Assuming that the PS-HEV uses one ICE, two EMs, and one PG, Kim et al. assumed that there exist 24 1PG configurations as they found that switching the two EMs in the same configuration affects the performance results [21]. Nevertheless, this study considers only the 12 1PG configurations illustrated in Fig. 3. In fact, the two EMs, denoted EM 1 and EM 2 hereafter, are not distinguished in this work as the schematic design focuses on their physical arrangements rather than their performance. Note that EM 1 is always connected along with either the ICE or the final drive, while EM 2 is connected by itself to the PG.
The 12 1PG configurations illustrated in Fig. 3 are often classified into two types, i.e., input-split and output-split types. Configurations having the engine directly connected to the PG are called input-split, and there are six input-split configurations, e.g., configuration #1. The rest of configurations have the final drive directly connected to the PG, which are called output-split hybrids, e.g., configuration #4. Among the configurations shown in Fig. 3, configuration #9 corresponds to the one used in the commercialized Toyota Prius second-generation and configuration #12 represents the hybrid mode of General Motors' (GM) Chevy Volt (Voltec) first-generation.

## Tasks to perform
• a. Answer these about the hybrid configuration passage, one line each:
(i) How many 1PG configurations does this study consider?
(ii) Which electric machine is connected by itself to the PG?
(iii) Which configuration matches the one used in the Toyota Prius second-generation?
• b. Please copy the hybrid configuration passage word for word, from "Assuming that the" to "itself to the PG.".

## Provided records
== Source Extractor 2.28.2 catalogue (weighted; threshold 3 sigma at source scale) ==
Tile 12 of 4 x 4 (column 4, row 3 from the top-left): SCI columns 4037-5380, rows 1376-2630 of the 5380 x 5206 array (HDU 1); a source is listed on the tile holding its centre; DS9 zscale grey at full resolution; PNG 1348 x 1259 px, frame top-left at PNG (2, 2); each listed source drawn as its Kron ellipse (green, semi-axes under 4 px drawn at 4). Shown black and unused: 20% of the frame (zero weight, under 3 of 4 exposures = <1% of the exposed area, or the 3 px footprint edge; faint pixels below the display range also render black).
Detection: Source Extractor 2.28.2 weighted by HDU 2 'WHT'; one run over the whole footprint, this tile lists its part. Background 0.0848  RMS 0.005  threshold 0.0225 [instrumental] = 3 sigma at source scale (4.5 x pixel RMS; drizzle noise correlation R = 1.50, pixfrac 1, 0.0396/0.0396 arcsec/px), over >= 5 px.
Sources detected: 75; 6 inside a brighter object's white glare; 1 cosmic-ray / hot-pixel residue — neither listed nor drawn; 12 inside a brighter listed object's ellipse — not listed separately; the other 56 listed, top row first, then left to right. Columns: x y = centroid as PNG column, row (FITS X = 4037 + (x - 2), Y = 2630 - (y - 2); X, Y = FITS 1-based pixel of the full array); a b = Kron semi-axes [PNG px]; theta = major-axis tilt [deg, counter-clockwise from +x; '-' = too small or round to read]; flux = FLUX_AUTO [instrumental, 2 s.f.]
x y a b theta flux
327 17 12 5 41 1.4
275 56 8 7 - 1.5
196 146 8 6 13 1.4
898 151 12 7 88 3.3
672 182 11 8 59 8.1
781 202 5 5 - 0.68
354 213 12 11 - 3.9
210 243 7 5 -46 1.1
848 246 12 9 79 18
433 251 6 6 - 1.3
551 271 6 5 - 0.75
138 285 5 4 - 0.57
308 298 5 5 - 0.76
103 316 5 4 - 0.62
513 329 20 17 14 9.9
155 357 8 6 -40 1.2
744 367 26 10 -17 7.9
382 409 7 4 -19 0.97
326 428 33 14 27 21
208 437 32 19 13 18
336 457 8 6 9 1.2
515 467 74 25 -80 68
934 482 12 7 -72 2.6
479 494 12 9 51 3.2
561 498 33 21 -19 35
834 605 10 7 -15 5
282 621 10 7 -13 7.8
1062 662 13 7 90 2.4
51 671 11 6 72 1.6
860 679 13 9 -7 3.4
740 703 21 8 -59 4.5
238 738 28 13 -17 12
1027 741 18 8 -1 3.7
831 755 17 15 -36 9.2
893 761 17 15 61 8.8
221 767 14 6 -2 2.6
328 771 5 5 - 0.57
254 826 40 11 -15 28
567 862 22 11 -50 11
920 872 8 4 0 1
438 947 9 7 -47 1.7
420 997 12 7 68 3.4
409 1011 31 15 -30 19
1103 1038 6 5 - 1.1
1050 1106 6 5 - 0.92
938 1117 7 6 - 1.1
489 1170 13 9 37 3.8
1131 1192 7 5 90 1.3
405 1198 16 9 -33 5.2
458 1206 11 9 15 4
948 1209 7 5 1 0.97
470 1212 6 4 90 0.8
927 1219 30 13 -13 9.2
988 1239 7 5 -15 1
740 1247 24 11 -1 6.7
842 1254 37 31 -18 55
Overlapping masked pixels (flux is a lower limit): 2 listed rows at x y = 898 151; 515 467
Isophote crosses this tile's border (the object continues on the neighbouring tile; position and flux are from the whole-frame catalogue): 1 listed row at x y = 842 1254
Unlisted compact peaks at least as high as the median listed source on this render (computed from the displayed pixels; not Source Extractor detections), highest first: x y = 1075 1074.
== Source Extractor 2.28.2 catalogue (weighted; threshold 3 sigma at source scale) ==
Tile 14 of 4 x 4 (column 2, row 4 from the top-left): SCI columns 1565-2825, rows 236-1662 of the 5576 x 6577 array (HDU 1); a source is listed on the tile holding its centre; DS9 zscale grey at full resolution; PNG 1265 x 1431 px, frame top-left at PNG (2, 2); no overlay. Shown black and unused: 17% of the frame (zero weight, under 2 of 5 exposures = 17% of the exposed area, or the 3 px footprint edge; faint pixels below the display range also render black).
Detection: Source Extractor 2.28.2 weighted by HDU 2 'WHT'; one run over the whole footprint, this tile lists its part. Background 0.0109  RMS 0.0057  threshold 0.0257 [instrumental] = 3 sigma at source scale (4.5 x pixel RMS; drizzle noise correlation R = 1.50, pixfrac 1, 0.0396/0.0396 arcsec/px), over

## Answers per task
• a.
(i) 12
(ii) EM 2
(iii) Configuration #9

• b.
Assuming that the PS-HEV uses one ICE, two EMs, and one PG, Kim et al. assumed that there exist 24 1PG configurations as they found that switching the two EMs in the same configuration affects the performance results [21]. Nevertheless, this study considers only the 12 1PG configurations illustrated in Fig. 3. In fact, the two EMs, denoted EM 1 and EM 2 hereafter, are not distinguished in this work as the schematic design focuses on their physical arrangements rather than their performance. Note that EM 1 is always connected along with either the ICE or the final drive, while EM 2 is connected by itself to the PG.